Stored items

────

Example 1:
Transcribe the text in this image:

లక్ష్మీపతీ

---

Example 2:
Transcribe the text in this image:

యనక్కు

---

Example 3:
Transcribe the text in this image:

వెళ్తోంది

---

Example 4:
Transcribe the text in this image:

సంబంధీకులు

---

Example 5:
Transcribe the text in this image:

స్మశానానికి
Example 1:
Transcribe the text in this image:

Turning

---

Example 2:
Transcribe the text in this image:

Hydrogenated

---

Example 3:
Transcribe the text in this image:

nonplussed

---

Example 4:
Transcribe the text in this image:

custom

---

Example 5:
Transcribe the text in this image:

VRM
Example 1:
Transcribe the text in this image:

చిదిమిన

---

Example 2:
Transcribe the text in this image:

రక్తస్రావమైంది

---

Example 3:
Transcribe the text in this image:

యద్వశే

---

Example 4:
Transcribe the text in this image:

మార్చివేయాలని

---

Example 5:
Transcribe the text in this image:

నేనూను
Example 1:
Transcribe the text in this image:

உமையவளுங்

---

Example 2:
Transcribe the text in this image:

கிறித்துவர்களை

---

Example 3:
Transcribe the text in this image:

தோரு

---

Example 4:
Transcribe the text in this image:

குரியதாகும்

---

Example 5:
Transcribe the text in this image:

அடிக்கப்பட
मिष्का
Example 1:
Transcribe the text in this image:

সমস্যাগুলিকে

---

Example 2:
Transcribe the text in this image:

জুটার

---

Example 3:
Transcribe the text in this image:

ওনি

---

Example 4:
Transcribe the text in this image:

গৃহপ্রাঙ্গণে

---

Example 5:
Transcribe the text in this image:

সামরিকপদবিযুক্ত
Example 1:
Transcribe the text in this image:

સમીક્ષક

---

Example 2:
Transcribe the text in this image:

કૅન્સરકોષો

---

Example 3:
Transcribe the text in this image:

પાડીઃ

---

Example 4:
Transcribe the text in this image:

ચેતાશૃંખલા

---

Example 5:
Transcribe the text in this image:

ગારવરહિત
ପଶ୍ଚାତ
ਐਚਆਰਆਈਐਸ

────

Set out the lines above as a numbered list, leaving out any blank ones.

1. Example 1:
2. Transcribe the text in this image:
3. లక్ష్మీపతీ
4. ---
5. Example 2:
6. Transcribe the text in this image:
7. యనక్కు
8. ---
9. Example 3:
10. Transcribe the text in this image:
11. వెళ్తోంది
12. ---
13. Example 4:
14. Transcribe the text in this image:
15. సంబంధీకులు
16. ---
17. Example 5:
18. Transcribe the text in this image:
19. స్మశానానికి
20. Example 1:
21. Transcribe the text in this image:
22. Turning
23. ---
24. Example 2:
25. Transcribe the text in this image:
26. Hydrogenated
27. ---
28. Example 3:
29. Transcribe the text in this image:
30. nonplussed
31. ---
32. Example 4:
33. Transcribe the text in this image:
34. custom
35. ---
36. Example 5:
37. Transcribe the text in this image:
38. VRM
39. Example 1:
40. Transcribe the text in this image:
41. చిదిమిన
42. ---
43. Example 2:
44. Transcribe the text in this image:
45. రక్తస్రావమైంది
46. ---
47. Example 3:
48. Transcribe the text in this image:
49. యద్వశే
50. ---
51. Example 4:
52. Transcribe the text in this image:
53. మార్చివేయాలని
54. ---
55. Example 5:
56. Transcribe the text in this image:
57. నేనూను
58. Example 1:
59. Transcribe the text in this image:
60. உமையவளுங்
61. ---
62. Example 2:
63. Transcribe the text in this image:
64. கிறித்துவர்களை
65. ---
66. Example 3:
67. Transcribe the text in this image:
68. தோரு
69. ---
70. Example 4:
71. Transcribe the text in this image:
72. குரியதாகும்
73. ---
74. Example 5:
75. Transcribe the text in this image:
76. அடிக்கப்பட
77. मिष्का
78. Example 1:
79. Transcribe the text in this image:
80. সমস্যাগুলিকে
81. ---
82. Example 2:
83. Transcribe the text in this image:
84. জুটার
85. ---
86. Example 3:
87. Transcribe the text in this image:
88. ওনি
89. ---
90. Example 4:
91. Transcribe the text in this image:
92. গৃহপ্রাঙ্গণে
93. ---
94. Example 5:
95. Transcribe the text in this image:
96. সামরিকপদবিযুক্ত
97. Example 1:
98. Transcribe the text in this image:
99. સમીક્ષક
100. ---
101. Example 2:
102. Transcribe the text in this image:
103. કૅન્સરકોષો
104. ---
105. Example 3:
106. Transcribe the text in this image:
107. પાડીઃ
108. ---
109. Example 4:
110. Transcribe the text in this image:
111. ચેતાશૃંખલા
112. ---
113. Example 5:
114. Transcribe the text in this image:
115. ગારવરહિત
116. ପଶ୍ଚାତ
117. ਐਚਆਰਆਈਐਸ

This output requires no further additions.